Another Taiwanese company taking a distinctly high-end approach to mainland market is The Relishing Travel Cakes Cultural Building. During the course of the fair, the company's self-produced pineapple cakes attracted considerable attention, thanks in part to their distinct visual appeal and elegance.

According to Kelly Gong, Head of Cultural Building, the company only uses Tainung No.17 pineapples [one of Taiwan's most highly-regarded pineapple varieties] in the filling, while the cheese used in pastry is directly sourced from Germany. The company prides itself on the fact that its cakes are made from 100% natural ingredients, with no additives or preservatives used in the process.

Photo: Cream of the crop: a variety of Taiwan dairy products from Dau Cheng Enterprise.
Cream of the crop: a variety of Taiwan dairy products from Dau Cheng Enterprise.
Photo: Handmade imported pineapple cakes from The Relishing Travel Cakes Cultural Building.
Handmade imported pineapple cakes from The Relishing Travel Cakes Cultural Building.

Explaining the company's approach, Gong said: "Today, more and more mainland consumers have developed a taste for 100% natural high-end food. Seeing an opportunity to introduce our products across China, we began exporting there last November."

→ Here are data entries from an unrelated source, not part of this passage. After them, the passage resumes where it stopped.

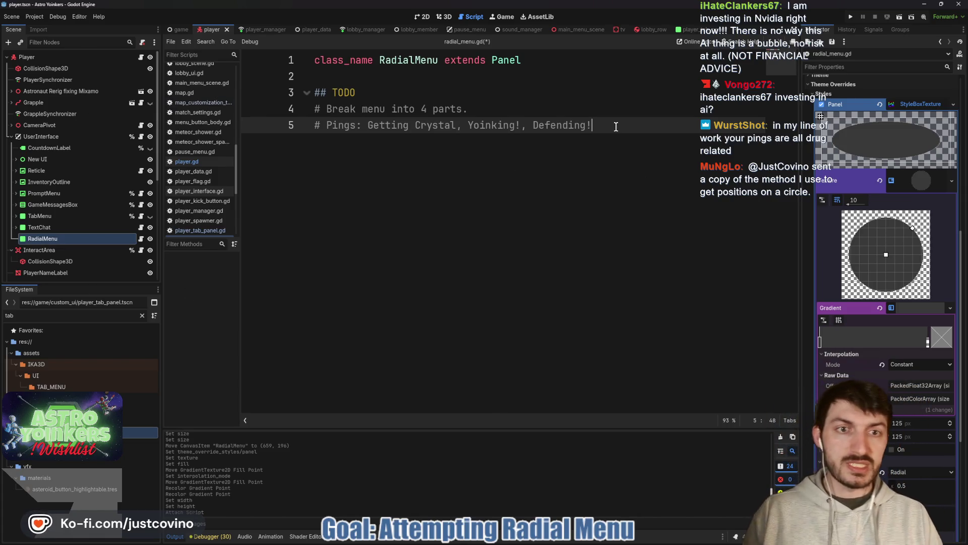
{"action": "key", "text": "ctrl+s"}
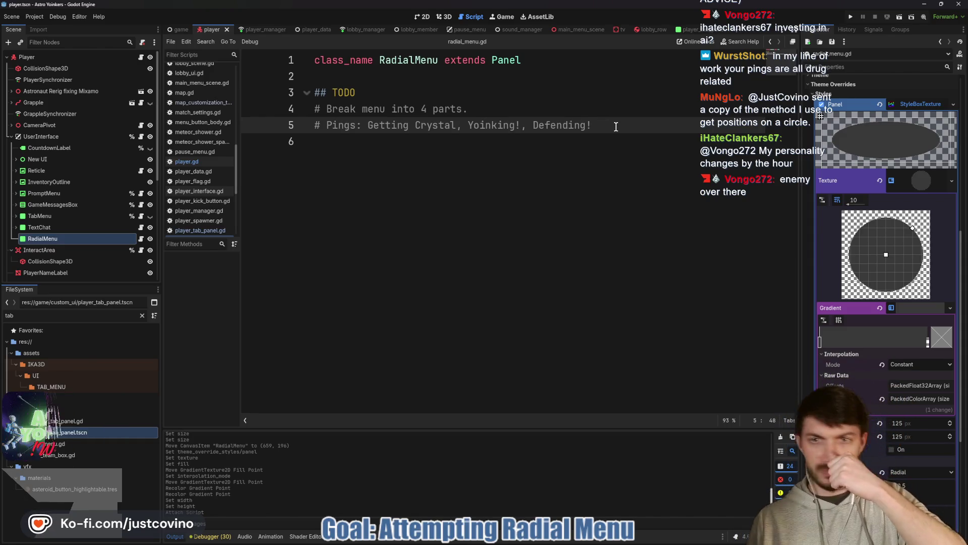
{"action": "type", "text": ","}
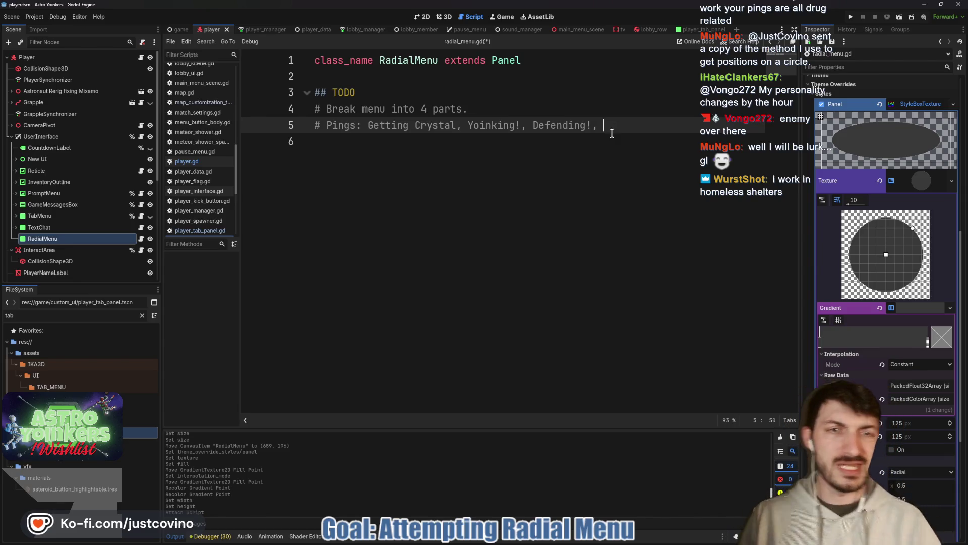
Step: Replace 'Defending!' with 'Going' and insert 'the' before 'Crystal' on line 5
{"action": "left_click_drag", "start_coordinate": [592, 125], "coordinate": [533, 125]}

To ensure consistent product quality, the company has opted not to use mass production techniques, preferring to handmake its products and restrict them to an exclusive group of consumers. Currently, its cakes are only available in certain duty free shops and a number of high-end mainland restaurants, while it has maintained a deliberate policy of not supplying supermarkets. Although a thumb-sized slice of its premium pineapple cake retails for a relatively costly Rmb10, it still attracts a substantial number of consumers.

Aside from fine Taiwanese confectionery, a number of other products, both domestically-sourced and imported, attracted considerable attention during the course of the event. Among a sizeable Italian contingent was Farchioni Extra Virgin Olive Oil (distributed by Beijing JoyTang International Trade) and a number of chocolate products – including one with a chilli flavouring – courtesy of the Grande Company.

On the domestic front, the stand of the Guangzhou Huaqi Biotechnology Company featured its range of Lingzhi pork products. These items were all sourced from pigs fed with Lingzhi mushrooms, a traditionally healthy ingredient and one used widely in traditional Chinese medicine applications.

Growing significance of e-commerce

As in many other retail sectors, the importance of online channels is now starting to rival that of more conventional, non-digital outlets. This is particularly important in sectors such as imported food, where margins are not high and volumes are potentially low.

In line with the majority of its competitors, the Guangzhou Beipin Trade Co Ltd now places great emphasis on its e-commerce activities. A number of its products, including its Duomeixiao banana flavoured milk drinks, are now heavily promoted online.

Explaining the company's decision to go digital, Zhou said: "Many of those that buy our milk drinks enjoy a stylish and fast-moving lifestyle, and the Internet has become very much the hub for this particular demographic. Online shopping websites are now an important means for us to approach these consumers." At present Beipin Trade Co Ltd's products are available across a number of e-commerce websites, including the Yihaodian online supermarket, Jd.com and Suning.com.

Photo: FHW 2013: the mainland's important importer forum.
FHW 2013: the mainland's important importer forum.

Dau Cheng is another importer to make use of the Yihaodian online supermarket platform. According to Wang, the Internet has proved an ideal medium for brand promotion, leading the company to prioritise its e-commerce activities.

Yihaodian's Wang sees e-commerce websites serve as providing win-win opportunities for both consumers and vendors. He particularly cites a number of the online supermarket's special promotions as offering consumers discounts, while acting to boost overall sales levels for suppliers. He believes these promotions also encourage sampling, expanding the range of produce that consumers are both familiar and content with.

Food Hospitality World China 2013 (FHW 2013) was held at Guangzhou's China Import and Export Fair Pazhou Complex from 12-14 September.